> TEXT BLOCK

────────

# Truth value of a quantifier statement

• Feb 10th 2010, 07:05 PM
Nostalgia
Truth value of a quantifier statement
Hello,

I need to determine whether the following statement is true of false:

$\displaystyle \forall x(x > 1\to x^2 > x)$ Domain: All reals

I think the statement is true since I cannot find a value which would make the first part true while the second part false. However, I don't know how to prove the statement true without plugging in various numbers, but doing so would not prove that the statement is true in general, so I was wondering how one would start this question.

Thanks
• Feb 10th 2010, 08:14 PM
Danneedshelp
Quote:

Originally Posted by Nostalgia
Hello,

I need to determine whether the following statement is true of false:

$\displaystyle \forall x(x > 1\to x^2 > x)$ Domain: All reals

I think the statement is true since I cannot find a value which would make the first part true while the second part false. However, I don't know how to prove the statement true without plugging in various numbers, but doing so would not prove that the statement is true in general, so I was wondering how one would start this question.

Thanks

Here are some thoughts

Notice, $\displaystyle x^{2}=xx>x$ $\displaystyle \Leftrightarrow$ $\displaystyle x>\frac{x}{x}=1$.
So, clearly a contradiction will arise if we assume $\displaystyle x\leq\\1$ for $\displaystyle \forall\\x$.

────────

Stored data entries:

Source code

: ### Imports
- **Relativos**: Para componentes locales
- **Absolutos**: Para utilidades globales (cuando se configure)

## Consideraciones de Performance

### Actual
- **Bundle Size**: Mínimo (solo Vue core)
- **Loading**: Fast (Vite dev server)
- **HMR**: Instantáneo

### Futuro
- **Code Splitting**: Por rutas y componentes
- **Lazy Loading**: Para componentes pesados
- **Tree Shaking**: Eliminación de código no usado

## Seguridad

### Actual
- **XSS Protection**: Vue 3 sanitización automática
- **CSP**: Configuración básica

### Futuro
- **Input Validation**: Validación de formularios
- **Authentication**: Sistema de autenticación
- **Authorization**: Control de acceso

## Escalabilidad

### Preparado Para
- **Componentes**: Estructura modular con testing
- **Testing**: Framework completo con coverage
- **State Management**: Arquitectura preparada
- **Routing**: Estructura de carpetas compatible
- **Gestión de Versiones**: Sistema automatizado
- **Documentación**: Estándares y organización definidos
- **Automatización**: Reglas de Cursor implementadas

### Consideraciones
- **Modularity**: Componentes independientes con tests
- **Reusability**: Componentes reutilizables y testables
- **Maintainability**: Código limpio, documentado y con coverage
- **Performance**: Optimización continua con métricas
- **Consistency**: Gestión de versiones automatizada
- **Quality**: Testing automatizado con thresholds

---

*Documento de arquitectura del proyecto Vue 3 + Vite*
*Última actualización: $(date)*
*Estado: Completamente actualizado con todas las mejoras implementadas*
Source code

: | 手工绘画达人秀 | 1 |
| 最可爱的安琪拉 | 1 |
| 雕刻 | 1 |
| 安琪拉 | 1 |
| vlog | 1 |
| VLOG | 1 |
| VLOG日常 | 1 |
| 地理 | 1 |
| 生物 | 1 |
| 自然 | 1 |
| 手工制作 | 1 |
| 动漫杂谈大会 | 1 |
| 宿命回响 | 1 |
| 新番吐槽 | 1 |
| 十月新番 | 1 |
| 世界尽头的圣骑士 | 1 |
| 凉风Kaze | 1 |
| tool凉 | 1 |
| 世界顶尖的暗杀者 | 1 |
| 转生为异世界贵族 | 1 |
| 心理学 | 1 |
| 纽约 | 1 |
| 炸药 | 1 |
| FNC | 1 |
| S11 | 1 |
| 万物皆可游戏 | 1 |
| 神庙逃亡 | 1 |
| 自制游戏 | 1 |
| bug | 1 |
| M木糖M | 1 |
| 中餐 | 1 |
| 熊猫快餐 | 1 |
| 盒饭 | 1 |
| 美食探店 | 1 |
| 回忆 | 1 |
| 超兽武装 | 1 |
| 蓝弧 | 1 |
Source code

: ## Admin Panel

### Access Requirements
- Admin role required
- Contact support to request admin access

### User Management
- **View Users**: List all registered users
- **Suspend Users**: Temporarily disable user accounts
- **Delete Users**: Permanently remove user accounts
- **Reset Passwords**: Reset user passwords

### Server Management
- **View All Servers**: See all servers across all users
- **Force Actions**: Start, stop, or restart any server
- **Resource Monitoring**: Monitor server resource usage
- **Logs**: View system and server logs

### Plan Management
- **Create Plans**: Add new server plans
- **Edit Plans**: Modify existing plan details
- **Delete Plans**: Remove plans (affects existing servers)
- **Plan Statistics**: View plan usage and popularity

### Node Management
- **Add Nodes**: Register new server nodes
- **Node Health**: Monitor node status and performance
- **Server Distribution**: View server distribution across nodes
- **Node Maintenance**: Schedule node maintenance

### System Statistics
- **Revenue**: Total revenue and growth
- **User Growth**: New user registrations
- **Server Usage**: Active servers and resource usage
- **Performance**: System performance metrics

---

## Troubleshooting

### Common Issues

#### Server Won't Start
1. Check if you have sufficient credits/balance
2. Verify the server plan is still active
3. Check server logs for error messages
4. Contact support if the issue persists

────────

> TO-DO ITEM A
What domain is given for the statement in the quantifier thread?
> TO-DO ITEM B
Pick up the forum thread about the quantifier statement after its final sentence and keep writing.

> RESPONSE BOX A
All reals

> RESPONSE BOX B
• Feb 11th 2010, 05:58 AM
Hello Nostalgia
Quote:

Originally Posted by Nostalgia
Hello,

I need to determine whether the following statement is true of false:

$\displaystyle \forall x(x > 1\to x^2 > x)$ Domain: All reals

I think the statement is true since I cannot find a value which would make the first part true while the second part false. However, I don't know how to prove the statement true without plugging in various numbers, but doing so would not prove that the statement is true in general, so I was wondering how one would start this question.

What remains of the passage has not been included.